My ponderings in this regard were interrupted last evening by an email from a friend and client from the Holy Land. His name is Alon Goshen-Gottstein; he is a Jewish Rabbi and the director of the Elijah Interfaith Institute in Jerusalem. His organization is dedicated to sharing wisdom, fostering peace, and building bonds of friendship among the many and diverse religions of the world.
I want to share the message Alon sent to me, and others of Christian faiths:
To my Christian friends, on this Christmas eve (Christmas Eve arrives earlier in Jerusalem than in the United States),
In thinking of the greetings I would be sending all of you, my thoughts turned to Isaiah 9,5 and the reference to the prince of peace.
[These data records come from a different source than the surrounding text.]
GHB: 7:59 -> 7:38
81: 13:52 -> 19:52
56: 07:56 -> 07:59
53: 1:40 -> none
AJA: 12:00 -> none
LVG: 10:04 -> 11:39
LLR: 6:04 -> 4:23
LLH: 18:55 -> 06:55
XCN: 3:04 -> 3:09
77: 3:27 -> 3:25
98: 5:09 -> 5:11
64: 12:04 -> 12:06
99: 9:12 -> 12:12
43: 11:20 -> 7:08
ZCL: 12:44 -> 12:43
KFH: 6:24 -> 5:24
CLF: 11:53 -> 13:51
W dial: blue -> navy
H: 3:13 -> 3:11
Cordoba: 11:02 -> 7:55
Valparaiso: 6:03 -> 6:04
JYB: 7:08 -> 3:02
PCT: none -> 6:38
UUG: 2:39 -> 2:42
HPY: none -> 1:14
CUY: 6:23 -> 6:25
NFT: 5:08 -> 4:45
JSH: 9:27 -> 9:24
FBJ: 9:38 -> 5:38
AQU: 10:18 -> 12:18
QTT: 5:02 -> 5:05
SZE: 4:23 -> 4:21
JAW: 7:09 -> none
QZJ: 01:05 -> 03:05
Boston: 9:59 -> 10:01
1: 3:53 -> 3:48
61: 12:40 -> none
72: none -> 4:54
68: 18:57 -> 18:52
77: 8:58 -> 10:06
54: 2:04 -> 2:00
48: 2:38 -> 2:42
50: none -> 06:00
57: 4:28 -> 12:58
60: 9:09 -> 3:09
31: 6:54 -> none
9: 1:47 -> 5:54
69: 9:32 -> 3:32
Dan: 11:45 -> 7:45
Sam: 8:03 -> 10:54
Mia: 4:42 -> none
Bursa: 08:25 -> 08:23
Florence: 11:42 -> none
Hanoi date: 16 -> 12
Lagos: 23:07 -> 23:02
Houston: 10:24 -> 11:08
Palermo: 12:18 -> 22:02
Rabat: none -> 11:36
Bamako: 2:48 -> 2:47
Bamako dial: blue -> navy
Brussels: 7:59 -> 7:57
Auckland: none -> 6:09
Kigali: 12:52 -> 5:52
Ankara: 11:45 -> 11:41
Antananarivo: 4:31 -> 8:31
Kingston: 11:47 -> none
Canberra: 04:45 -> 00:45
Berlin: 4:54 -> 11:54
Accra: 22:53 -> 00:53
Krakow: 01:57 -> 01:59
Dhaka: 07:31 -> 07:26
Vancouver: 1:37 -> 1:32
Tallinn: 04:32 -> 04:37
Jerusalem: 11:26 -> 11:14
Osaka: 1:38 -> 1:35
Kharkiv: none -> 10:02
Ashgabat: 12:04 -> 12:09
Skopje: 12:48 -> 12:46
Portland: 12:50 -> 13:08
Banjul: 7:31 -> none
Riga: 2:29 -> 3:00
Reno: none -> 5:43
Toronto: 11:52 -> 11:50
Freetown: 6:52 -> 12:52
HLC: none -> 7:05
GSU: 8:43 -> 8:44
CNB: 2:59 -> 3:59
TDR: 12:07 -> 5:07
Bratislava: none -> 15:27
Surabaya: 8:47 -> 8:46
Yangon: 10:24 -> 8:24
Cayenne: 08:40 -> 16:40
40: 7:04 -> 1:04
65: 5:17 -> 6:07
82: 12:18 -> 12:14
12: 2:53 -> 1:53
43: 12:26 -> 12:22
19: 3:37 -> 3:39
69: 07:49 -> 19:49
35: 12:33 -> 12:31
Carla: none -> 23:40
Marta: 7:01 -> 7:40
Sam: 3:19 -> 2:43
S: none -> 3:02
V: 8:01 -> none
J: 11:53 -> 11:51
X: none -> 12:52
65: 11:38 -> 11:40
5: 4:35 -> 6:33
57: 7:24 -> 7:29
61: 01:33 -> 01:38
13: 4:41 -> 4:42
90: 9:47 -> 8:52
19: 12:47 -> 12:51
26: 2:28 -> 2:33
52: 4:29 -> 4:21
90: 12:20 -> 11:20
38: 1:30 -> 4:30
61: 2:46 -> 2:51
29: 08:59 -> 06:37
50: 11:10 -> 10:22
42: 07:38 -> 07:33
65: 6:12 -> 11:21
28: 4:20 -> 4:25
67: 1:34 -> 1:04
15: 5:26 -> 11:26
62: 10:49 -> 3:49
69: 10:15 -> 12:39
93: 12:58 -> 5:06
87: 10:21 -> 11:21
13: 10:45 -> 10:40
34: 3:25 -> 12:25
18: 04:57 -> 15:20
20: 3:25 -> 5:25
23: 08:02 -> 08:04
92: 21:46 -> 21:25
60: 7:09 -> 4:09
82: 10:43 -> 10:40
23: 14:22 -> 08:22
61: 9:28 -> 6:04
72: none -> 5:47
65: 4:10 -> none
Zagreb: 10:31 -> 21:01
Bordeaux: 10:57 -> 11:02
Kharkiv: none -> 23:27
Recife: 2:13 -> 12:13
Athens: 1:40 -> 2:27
This is one instance in which much is lost in translation.
The Hebrew speaks of שר שלום, which can be translated as prince of peace, but the word שר also reflects a struggle (compare Hosea 12,5, based, of course, on Genesis. 32,29). Thus, the Prince of peace is really the one who struggles for peace.
I believe this holds an important lesson in the quest for peace, as well as for our common messianic expectation. It is not as if peace is simply a divine portfolio, handed over to some particular personality. Peace is a process that is brought about, through struggle. That struggle is the divine struggle to manifest peace on earth. It is also our struggle, each and every one of us, to realize peace through all the struggles that make up life. And our individual struggles are part of the larger messianic quest and struggle for peace. With God, with our aspirations for the Messiah, we look to peace as the end goal and accept that the path passes through struggles, that are imbued with the goal, with the end peace, that allows us to struggle towards that goal.